The Microsoft Surface is an easy target. It is Microsoft’s attempt to get into touch computing and it is easy to see it as a me-too iPad competitor. Microsoft is frankly just so uncool that their products get much greater scrutiny, and people delight at picking everything apart.
The Microsoft Surface is an easy
But, the Surface RT is good. I’ve owned one for over three months now. And here’s the crazy thing: I use it all the time. More than my iPad.
Why? A bunch of reasons really. But six things really make it stand out.
The Surface lets you setup multiple user accounts. It’s actually a feature I never use on a real computer, but it’s convenient to have all your settings there when you pick up a tablet.
Multiple accounts means no logging on and off of apps like Gmail and Twitter for old foggies like me who live with their significant others. Tap on your account and everything is as you left it.
I used to think that as tablets get cheaper and cheaper, people will just get one each. Here’s the reality: “Why is the email, Facebook and calendar on this !%$!$$! thing Sarah’s?”
Yes, this could be the definition of “first world problem,” but as tablets become nearly free, you’re more likely to leave one in the bathroom and wish the one in the living room just worked right.
It’s a subtle-but-great touch.
Every time you touch the surface, a very light-grey, transparent circular dot briefly appears on screen and then quickly shrinks into nothing. When you swipe, a faint grey trails your finger and then almost instantly disappears.
Most Surface users probably don’t even notice this detail, but it is super nice. It helps you understand where your touches are registering and makes every touch feel highly responsive — more responsive than an iPad.
Have you ever tried to paste your favorite three bits of an article into an email on an iPad? Use cases like that make me bring a laptop on trips.
My most common use case is opening a narrow email client and copying and pasting text from a website or copying and pasting multiple URLs. Or: adding stuff to my calendar when I’m in an email app (this is a huge pain on the iPad). Or: taking notes in Evernote with a web browser open.
Flash is dead. Long live flash!
I hate flash as much as the next guy, but if you use the web for work, it’s a necessary evil. Say you’re the CEO of a real estate startup and you want to check in on your traffic yesterday in Google Analytics. Then Flash is like a long lost friend.
On the Surface, I do what I do to write quickly and efficiently on my laptop: get close enough with the mouse and then use the onscreen arrow keys to get positioned just right. Or: Control + Arrow word by word to the place I want to edit.
Someone deserves a promotion for the work they did on Windows 8′s playback user interface.
You can play music or podcasts in the background on the Surface — like you’d expect.
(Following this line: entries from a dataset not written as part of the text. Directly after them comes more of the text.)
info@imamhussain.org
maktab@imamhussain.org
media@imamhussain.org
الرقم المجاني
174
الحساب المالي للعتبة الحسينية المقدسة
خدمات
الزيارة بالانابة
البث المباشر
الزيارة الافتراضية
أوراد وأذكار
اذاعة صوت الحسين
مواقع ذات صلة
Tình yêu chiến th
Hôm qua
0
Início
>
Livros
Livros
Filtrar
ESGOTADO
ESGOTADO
Here’s what the Surface does delightfully right: When you touch either of the volume buttons on the Surface, it shows you the volume level in the upper left hand corner of the screen along with rewind, pause and fast forward buttons.
This is discoverability done right. The first time you want music or a podcast playing in a background app to pause on the Surface, you turn down the volume and from there find out you can pause it.
This stuff has made the Microsoft Surface something I use on a regular basis. I don’t think it’s enough to make the Surface an “iPad killer” or even to steal a significant part of the market from the iPad, but it’s a strong start. The Surface is an impressive first start with some surprisingly nice features.
As an all-Apple person, I had low expectations for the Surface RT, but it has really impressed.
Disclaimer: Ward’s wife works at Microsoft and their family received their Surface for free. They are also small shareholders in Microsoft.